If I, as an American Jewish scholar, argued the uniqueness of the Holocaust, and she, as a German scholar, argued that Nazism was no worse than Soviet Communism, we would have been emphasizing the differences between us, revealing suspiciousness of the other, moving in the direction of nationalism.  As it was, we recognized each other as open people, as colleagues.  The meeting that we had was one of mutual respect and understanding.  The meeting of the imagined encounter would have been antagonistic.  Discussion could continue in the actual encounter, it would end in the hypothetical one.  Learning would accrue in the real one, probably wouldn’t in the imagined one.

As the author of The Cynical Society, I am quite critical of reductive reasoning, reasoning that reduces the meaning of an utterance to the qualities of the speaker, particularly related to positions and motives of wealth and power.   I emphasize that text should not be reduced to context.  On the other hand, as a sociologist, I know that context matters.  At the Berlin lunch, I think I saw how the criticism of sociological reduction and the insight of sociological knowledge can both stand.  Text and context are related in important ways, but context doesn’t determine text.  It culturally informs it.

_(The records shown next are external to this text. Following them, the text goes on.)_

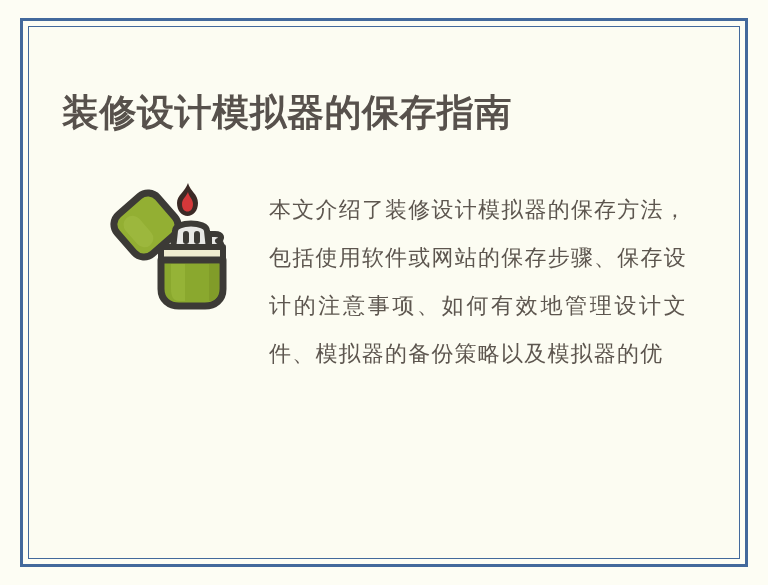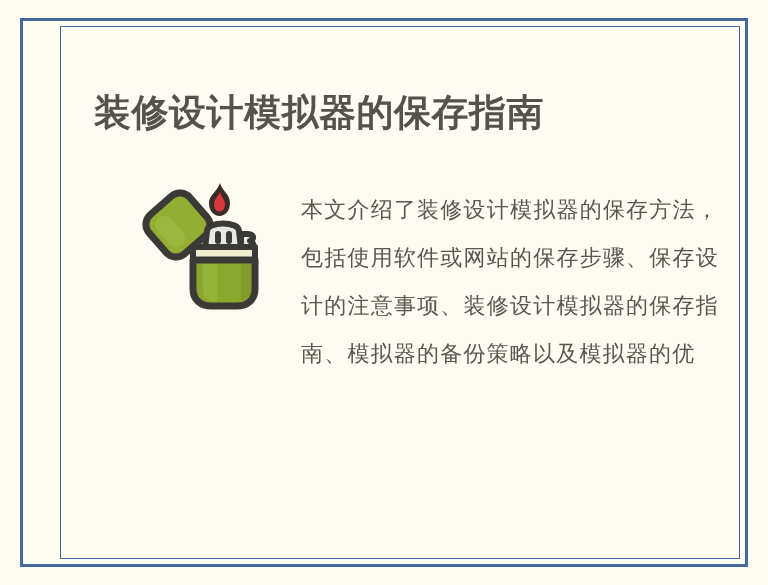--- a/index.html
+++ b/index.html
@@ -35,7 +35,6 @@
     box-sizing: border-box;
     border: 1px solid #43699c;
     background: #fcfcf2;
-    margin-left: 32px;
   }
 
   .page-title {

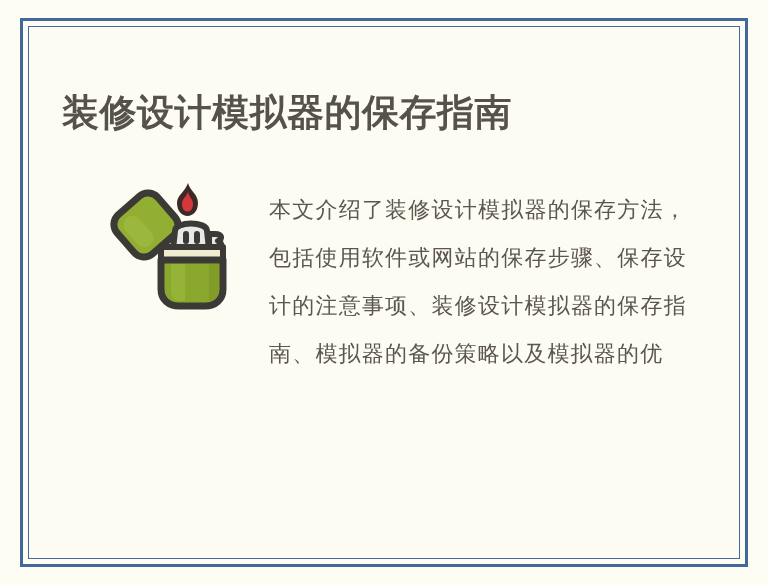--- a/index.html
+++ b/index.html
@@ -116,7 +116,7 @@
         </svg>
       </div>
 
-      <p class="summary-text">本文介绍了装修设计模拟器的保存方法，包括使用软件或网站的保存步骤、保存设计的注意事项、装修设计模拟器的保存指南、模拟器的备份策略以及模拟器的优</p>
+      <p class="summary-text">本文介绍了装修设计模拟器的保存方法，包括使用软件或网站的保存步骤、保存设计的注意事项、如何有效地管理设计文件、模拟器的备份策略以及模拟器的优</p>
 
     </div>
   </div>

This has many practical applications.  The cultural context of American racism, thus, informs how blacks and whites can speak to each other effectively.  This is why being race blind is funny when Stephen Colbert asserts it. It is why when whites complain that there is a need to struggle for equal rights for whites; they actually intend the opposite of what their words on the surface apparently say.  Indeed it is why when the Supreme Court rules that the law must be color blind, it is on very dubious grounds.